Uma exceção foram os professores do ensino básico público e as categorias do ensino superior, que organizaram greves sanitárias toda vez que se ameaçou um retorno ao trabalho presencial. Os professores do ensino básico particular tiveram que enfrentar situações de maior precariedade e desigualdade interna, seguindo mais os decretos estaduais e municipais, como o restante da classe trabalhadora, do que a sua contraparte no serviço público, que conta com um sindicalismo mais forte e atuante. Uma exceção notável vem sendo a mobilização de professores de algumas escolas ditas de “elite” em São Paulo, que têm conseguido manter o ensino à distância com algum sucesso desde que as aulas foram liberadas em abril de 2021, conforme relata o Estadão. Os colegas professores de escolas menos organizadas, no entanto, não tiveram tanta sorte, e estão enfrentando a pandemia em cada escola de um jeito.

A exceção e a regra

Aregra, no entanto, para as categorias sem representação trabalhista ou de base forte e atuante tem sido o cada um por si e salve-se quem puder. A maior parte da intelectualidade de esquerda (incluindo uma boa parcela da “militância digital”), que tem garantido o direito de ficar em casa, em parte porque dispõe de sindicatos organizados e atuante, capazes de impor a negociação coletiva, parece ter dificuldade em se conectar com esses trabalhadores mais precarizadas, que não conseguiram ou não podem realizar seu trabalho remotamente. E, no entanto, esses constituem a imensa maioria da classe trabalhadora brasileira. O abismo que normalmente já existe entre camadas qualificadas de trabalhadores intelectuais mais protegidos por direitos e aqueles que executam trabalhos manuais (e são menos protegidos) aprofundou-se ainda mais durante a pandemia.
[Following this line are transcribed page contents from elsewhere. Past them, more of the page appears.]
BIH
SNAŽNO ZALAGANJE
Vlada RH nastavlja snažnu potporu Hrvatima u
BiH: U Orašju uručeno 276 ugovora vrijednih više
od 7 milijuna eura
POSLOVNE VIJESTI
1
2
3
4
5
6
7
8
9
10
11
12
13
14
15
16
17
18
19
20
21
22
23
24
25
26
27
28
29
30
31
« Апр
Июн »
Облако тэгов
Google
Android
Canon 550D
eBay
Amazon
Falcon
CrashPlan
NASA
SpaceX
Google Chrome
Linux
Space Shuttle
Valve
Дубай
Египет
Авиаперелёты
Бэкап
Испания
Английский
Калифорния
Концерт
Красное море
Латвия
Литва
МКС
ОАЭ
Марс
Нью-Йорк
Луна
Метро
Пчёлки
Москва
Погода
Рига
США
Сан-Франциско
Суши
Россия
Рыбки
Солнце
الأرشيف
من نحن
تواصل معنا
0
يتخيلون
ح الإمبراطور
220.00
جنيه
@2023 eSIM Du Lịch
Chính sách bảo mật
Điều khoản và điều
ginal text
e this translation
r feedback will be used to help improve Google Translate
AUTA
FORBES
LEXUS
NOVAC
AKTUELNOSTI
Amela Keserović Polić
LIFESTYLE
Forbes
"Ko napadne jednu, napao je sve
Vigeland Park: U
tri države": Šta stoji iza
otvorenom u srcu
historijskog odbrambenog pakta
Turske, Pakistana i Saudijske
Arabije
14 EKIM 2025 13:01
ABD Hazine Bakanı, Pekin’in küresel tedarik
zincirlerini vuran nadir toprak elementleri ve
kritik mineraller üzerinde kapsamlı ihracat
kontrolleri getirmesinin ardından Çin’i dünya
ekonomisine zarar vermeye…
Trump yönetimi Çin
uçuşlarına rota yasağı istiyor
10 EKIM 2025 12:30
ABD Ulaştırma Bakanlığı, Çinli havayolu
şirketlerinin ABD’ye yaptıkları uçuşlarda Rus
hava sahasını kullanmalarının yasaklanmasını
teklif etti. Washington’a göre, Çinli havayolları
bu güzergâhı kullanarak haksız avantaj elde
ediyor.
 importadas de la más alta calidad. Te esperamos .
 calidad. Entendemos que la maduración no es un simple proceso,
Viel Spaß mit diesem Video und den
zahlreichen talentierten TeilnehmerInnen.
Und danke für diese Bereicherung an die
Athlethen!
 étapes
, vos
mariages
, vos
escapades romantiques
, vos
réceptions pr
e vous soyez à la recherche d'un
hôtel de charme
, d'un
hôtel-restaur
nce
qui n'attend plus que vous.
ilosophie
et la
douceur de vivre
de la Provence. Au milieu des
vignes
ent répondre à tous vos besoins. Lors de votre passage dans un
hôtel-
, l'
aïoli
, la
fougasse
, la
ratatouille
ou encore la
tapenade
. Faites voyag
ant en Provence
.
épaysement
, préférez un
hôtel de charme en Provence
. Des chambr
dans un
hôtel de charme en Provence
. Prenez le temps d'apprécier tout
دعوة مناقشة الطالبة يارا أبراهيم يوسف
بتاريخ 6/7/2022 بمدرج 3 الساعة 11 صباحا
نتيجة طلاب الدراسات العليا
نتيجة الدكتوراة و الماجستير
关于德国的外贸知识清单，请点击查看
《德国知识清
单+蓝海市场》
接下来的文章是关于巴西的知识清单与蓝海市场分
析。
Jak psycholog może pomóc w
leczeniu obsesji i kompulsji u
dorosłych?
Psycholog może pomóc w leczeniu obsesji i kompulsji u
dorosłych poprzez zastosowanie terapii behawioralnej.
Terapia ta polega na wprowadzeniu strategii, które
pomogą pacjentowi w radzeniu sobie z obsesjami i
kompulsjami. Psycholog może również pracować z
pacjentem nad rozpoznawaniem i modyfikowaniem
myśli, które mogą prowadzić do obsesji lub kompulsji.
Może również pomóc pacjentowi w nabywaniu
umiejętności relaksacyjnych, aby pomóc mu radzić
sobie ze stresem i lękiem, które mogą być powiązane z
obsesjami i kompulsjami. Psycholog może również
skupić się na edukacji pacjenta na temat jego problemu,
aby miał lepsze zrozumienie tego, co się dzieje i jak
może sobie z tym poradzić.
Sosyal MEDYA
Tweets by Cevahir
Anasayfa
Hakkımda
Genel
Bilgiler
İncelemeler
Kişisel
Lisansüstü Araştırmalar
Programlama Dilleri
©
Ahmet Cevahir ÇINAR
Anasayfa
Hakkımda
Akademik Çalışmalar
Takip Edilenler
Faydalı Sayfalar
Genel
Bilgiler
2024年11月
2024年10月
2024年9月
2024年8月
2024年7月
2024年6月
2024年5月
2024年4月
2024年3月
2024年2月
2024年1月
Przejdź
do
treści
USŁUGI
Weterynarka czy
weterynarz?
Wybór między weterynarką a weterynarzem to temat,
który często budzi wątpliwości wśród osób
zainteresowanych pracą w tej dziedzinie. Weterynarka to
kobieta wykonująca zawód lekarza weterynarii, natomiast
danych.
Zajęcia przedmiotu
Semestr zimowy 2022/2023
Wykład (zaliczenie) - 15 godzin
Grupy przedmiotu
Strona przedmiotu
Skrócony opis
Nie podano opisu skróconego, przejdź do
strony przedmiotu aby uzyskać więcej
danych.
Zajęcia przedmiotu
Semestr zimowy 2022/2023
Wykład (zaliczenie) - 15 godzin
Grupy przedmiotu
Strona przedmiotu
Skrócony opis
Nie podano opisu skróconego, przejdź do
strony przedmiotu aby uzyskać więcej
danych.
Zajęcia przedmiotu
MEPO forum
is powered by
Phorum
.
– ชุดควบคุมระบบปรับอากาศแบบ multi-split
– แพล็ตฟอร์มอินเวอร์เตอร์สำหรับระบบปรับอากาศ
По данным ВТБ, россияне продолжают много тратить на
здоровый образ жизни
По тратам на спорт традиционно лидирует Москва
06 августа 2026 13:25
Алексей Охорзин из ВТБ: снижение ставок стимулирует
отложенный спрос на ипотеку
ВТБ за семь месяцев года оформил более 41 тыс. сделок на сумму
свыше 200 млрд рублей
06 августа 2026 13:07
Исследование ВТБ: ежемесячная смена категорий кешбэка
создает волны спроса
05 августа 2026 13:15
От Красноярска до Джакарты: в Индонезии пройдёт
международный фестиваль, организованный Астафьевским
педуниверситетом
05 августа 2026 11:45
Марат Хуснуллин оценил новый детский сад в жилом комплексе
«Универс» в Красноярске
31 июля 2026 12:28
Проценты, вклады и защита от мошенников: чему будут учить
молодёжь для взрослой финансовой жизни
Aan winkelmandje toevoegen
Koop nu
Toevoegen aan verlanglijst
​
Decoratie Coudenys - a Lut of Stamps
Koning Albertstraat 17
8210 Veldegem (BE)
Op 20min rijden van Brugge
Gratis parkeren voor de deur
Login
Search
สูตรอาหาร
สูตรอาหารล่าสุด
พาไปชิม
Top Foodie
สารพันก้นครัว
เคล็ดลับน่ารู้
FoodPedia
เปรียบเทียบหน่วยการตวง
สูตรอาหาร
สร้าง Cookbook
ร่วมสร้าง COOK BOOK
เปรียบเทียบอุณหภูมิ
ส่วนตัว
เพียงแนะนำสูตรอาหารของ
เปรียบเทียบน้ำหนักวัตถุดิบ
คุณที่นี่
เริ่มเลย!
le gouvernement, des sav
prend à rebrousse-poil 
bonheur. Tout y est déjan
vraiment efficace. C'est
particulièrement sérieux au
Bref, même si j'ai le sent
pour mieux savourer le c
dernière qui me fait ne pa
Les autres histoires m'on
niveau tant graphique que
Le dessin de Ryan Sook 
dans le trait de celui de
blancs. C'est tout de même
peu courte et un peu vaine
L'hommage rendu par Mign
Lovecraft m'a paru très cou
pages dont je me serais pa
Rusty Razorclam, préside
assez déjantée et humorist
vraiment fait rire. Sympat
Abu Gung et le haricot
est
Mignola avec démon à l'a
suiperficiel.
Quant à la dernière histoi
Houve, no entanto, uma curta exceção. Foi o Breque dos Apps. Nesse momento, em 1 e 27 de julho de 2020, conseguiu-se construir uma aliança real entre trabalhadores que ficavam em casa, e consumiam as entregas, e os trabalhadores de aplicativos, que não podiam ficar em casa e realizavam as entregas. Essa aliança se deu, para ser sucinto, basicamente por meio das redes sociais – com boicote e doações – e foi forte o suficiente para arrancar algumas conquistas reais, além de dar considerável visibilidade pública para a categoria dos entregadores.

Uma das propostas que surgiu das mobilizações do Breque foi o Projeto de Lei 1665/20 de autoria do PSOL que determinava que “esses profissionais devem receber orientações adequadas sobre a doença e ter direito a equipamentos de proteção individual além de proteção financeira caso venham a contrair o vírus e sejam obrigados a se afastar do trabalho em razão da necessidade de isolamento social”.

Apesar de ser uma proposta simples, quase compensatória, foi retirada do plenário e nunca foi votada, tendo enfrentado divergências por parte de grupos de entregadores que puxavam a mobilização dos Breques e não ter encontrado consenso entre os deputados.

A solidariedade entre os trabalhadores de diferentes situações sociais, expressa em sua representação parlamentar, durou pouco e, infelizmente, não causou consequências institucionais duradouras. Restou para os informais em geral, inclusive os entregadores, apenas o auxílio emergencial para segurar os piores momentos da crise até dezembro de 2020.